EXTRAIT DU DOCUMENT -
Sur tous ces points, l’instance profondément illégitime qu’est le G8 a
signé un échec cuisant. Héritier des rapports de force des années 1970, le
G8 a actuellement perdu la main. Mal en point, il avait fait le vide
autour de lui en éloignant et en réprimant les mouvements sociaux qui
voulaient se faire entendre... Mais c’est toute sa logique qui prend l’eau.
De nouveaux acteurs ont émergé, les rapports de force se modifient.
Grâce aux exportations de matières premières dont les cours ont connu une
hausse importante ces deux dernières années, les réserves en monnaies
fortes (dollars, euros notamment) des pays en développement atteignent des
sommets : plus de 2100 milliards de dollars, dont 925 milliards de dollars
pour la seule Chine. C’est très supérieur aux réserves de change des
Etats-Unis et de l’Union européenne réunies. Constitués pour partie de
bons du Trésor des Etats-Unis ou de pays européens, ces réserves peuvent
changer durablement la donne. Aujourd’hui, le Sud est prêteur net pour les
pays développés et aurait tout à fait la possibilité de rompre avec les
diktats du G8. Encore faut-il que les dirigeants du Sud aient la volonté
de s’opposer à ces exigences, ce qui est loin d’être le cas. Seule
l’action des citoyens du Sud peut mener leurs gouvernants dans la bonne
direction.

DONNÉES -
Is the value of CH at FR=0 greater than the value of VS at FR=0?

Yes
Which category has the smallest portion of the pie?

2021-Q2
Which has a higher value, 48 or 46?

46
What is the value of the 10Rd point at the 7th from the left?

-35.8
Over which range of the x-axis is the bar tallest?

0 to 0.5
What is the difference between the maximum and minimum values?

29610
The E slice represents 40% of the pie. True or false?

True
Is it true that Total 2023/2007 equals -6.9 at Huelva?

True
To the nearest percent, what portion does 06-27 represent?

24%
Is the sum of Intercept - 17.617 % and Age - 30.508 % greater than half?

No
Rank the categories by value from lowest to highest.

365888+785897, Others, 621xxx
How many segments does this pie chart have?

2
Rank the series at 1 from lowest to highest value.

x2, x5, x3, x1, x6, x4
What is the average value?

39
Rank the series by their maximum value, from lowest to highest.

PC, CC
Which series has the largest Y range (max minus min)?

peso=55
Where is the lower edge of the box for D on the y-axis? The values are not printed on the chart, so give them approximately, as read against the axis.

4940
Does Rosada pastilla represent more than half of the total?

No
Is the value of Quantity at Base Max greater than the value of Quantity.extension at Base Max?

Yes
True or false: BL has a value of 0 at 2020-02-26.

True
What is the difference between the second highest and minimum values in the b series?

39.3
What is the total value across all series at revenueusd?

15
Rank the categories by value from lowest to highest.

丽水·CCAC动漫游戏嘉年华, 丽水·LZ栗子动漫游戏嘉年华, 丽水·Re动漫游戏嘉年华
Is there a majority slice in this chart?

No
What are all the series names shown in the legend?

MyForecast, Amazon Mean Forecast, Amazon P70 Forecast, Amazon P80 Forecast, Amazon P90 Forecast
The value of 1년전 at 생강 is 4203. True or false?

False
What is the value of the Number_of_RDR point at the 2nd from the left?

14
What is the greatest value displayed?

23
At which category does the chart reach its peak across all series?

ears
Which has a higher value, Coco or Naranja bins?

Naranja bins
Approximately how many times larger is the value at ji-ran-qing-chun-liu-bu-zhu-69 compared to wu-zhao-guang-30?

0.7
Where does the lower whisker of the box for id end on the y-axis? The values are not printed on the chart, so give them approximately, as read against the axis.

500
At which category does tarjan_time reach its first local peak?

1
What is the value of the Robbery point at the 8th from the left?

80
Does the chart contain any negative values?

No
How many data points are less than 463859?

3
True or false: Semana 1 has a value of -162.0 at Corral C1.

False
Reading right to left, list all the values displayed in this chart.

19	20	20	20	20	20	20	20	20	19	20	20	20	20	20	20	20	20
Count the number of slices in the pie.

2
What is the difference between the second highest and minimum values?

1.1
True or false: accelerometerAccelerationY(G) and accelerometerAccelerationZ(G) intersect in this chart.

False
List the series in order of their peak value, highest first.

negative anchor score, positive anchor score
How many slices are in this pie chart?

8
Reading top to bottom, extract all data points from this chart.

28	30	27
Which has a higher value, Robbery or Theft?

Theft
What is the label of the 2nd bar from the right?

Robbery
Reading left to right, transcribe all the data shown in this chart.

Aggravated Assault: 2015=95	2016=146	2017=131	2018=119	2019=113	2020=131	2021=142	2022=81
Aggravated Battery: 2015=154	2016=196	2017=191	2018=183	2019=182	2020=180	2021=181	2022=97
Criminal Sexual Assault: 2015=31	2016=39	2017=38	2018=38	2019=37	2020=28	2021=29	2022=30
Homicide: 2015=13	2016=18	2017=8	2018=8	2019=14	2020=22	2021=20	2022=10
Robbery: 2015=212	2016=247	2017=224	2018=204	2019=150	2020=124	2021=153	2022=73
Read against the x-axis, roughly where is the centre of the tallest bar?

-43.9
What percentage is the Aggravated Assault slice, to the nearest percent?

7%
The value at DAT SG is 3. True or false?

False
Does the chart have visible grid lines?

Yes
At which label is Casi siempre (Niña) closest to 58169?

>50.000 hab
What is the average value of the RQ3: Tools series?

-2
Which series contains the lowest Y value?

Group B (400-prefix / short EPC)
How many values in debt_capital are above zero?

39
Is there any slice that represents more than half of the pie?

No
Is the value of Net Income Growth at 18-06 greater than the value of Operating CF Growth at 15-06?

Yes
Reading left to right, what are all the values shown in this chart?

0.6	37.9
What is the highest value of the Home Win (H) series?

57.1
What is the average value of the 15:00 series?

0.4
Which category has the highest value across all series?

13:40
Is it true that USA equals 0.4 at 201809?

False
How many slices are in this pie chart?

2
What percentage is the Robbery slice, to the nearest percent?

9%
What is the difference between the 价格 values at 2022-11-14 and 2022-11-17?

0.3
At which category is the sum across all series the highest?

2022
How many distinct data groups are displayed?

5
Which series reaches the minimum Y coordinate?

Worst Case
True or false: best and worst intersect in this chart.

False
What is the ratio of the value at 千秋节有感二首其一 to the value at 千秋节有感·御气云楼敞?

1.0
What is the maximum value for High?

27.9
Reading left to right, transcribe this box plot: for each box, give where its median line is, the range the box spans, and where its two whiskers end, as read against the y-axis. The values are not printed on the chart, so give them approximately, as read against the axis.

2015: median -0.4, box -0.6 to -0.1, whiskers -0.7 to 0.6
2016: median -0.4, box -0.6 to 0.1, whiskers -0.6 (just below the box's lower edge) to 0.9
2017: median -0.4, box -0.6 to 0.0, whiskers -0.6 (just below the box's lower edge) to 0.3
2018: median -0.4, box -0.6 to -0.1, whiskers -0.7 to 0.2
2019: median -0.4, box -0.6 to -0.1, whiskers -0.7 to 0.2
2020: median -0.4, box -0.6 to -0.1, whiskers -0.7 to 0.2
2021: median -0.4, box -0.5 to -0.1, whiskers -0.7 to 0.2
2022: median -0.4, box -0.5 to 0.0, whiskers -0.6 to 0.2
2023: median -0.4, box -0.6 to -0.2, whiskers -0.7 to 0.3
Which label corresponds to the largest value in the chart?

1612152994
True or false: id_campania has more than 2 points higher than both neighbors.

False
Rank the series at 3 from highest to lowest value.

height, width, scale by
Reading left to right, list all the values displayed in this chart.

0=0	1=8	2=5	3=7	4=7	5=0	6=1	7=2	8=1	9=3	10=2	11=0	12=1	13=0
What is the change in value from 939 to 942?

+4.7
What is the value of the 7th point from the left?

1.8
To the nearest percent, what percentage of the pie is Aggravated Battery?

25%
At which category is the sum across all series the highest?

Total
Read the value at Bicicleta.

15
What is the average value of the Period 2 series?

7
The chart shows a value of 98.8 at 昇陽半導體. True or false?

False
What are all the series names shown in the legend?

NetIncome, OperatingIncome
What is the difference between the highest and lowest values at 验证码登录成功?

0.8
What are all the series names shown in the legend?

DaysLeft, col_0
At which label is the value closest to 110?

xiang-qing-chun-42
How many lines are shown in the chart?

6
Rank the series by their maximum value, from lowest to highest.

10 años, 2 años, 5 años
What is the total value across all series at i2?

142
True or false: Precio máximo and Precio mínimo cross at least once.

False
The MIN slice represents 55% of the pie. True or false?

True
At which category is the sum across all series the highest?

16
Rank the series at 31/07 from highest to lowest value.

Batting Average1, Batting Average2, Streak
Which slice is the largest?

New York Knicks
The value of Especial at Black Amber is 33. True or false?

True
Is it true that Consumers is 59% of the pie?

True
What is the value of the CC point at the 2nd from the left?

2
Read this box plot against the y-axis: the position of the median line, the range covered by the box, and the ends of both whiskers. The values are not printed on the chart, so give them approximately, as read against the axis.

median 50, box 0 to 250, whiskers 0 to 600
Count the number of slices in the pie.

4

EXERCICE 1 -
D'après le texte sur le G8, à combien s'élèvent les réserves en monnaies fortes de la seule Chine ?
EXERCICE 2 -
Extrayez du texte sur le G8, sans aucune modification, le passage allant de « Sur tous ces » à « qui prend l’eau. ».

CORRIGÉ DÉTAILLÉ 1 -
925 milliards de dollars.

CORRIGÉ DÉTAILLÉ 2 -
Sur tous ces points, l’instance profondément illégitime qu’est le G8 a
signé un échec cuisant. Héritier des rapports de force des années 1970, le
G8 a actuellement perdu la main. Mal en point, il avait fait le vide
autour de lui en éloignant et en réprimant les mouvements sociaux qui
voulaient se faire entendre... Mais c’est toute sa logique qui prend l’eau.